◆ **Set task**:
Return, unchanged, the section of the Raclette documentation that opens with the words containing "When you call" and closes with "extensions (e.g. .html)".
— START Selected excerpt —
How It Works

Architecture

Raclette is composed of several cooperating modules:

Collector → extracts URIs from inputs (independent)

Raclette (facade)
  └── Client (dispatcher)
        ├── Filter → excludes URIs by pattern/IP/scheme
        └── Check by scheme:
              ├── file:// → FileChecker
              └── http(s):// → HostPool → WebsiteChecker

Request Pipeline

When you call raclette.check(uri):

Filter: the URI is checked against exclude/include patterns, IP rules, and false positive detection. Excluded URIs return immediately with an Excluded status.
Route: the URI is dispatched based on its scheme:
- file:// goes to the FileChecker
- http:// and https:// go through rate limiting, then to the WebsiteChecker
- mailto: and tel: are handled by the filter
Check: the appropriate checker validates the URI and returns a Status.

FileChecker

The FileChecker resolves local file paths and optionally validates fragments:

Tries the path as-is, then with fallback extensions (e.g. .html)
— END Selected excerpt —
— START Listing —
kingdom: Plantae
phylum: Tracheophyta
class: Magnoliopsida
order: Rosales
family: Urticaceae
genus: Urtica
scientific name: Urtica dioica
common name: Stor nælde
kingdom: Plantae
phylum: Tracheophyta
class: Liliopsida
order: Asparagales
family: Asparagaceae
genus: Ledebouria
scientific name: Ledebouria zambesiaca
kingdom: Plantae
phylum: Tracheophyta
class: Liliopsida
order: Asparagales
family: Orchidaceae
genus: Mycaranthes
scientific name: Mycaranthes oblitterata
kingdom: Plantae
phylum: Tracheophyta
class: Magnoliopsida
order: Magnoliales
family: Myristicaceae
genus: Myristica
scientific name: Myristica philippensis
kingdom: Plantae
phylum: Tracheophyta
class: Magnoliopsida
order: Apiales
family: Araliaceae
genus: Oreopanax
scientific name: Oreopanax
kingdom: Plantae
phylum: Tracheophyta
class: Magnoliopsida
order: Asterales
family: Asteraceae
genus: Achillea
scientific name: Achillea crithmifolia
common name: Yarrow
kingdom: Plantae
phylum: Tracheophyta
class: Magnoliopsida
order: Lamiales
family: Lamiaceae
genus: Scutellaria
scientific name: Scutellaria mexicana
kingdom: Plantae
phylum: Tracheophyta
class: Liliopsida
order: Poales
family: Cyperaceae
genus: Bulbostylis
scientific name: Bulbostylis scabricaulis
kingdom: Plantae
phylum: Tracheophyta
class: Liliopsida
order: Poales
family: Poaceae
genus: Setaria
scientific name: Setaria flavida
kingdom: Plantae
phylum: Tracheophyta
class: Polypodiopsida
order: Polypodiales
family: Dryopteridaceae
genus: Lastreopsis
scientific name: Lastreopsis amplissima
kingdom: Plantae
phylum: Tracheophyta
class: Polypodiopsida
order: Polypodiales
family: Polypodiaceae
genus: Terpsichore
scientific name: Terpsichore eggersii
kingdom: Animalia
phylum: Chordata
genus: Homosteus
— END Listing —
◆ **Full answer**:
When you call raclette.check(uri):

Filter: the URI is checked against exclude/include patterns, IP rules, and false positive detection. Excluded URIs return immediately with an Excluded status.
Route: the URI is dispatched based on its scheme:
- file:// goes to the FileChecker
- http:// and https:// go through rate limiting, then to the WebsiteChecker
- mailto: and tel: are handled by the filter
Check: the appropriate checker validates the URI and returns a Status.

FileChecker

The FileChecker resolves local file paths and optionally validates fragments:

Tries the path as-is, then with fallback extensions (e.g. .html)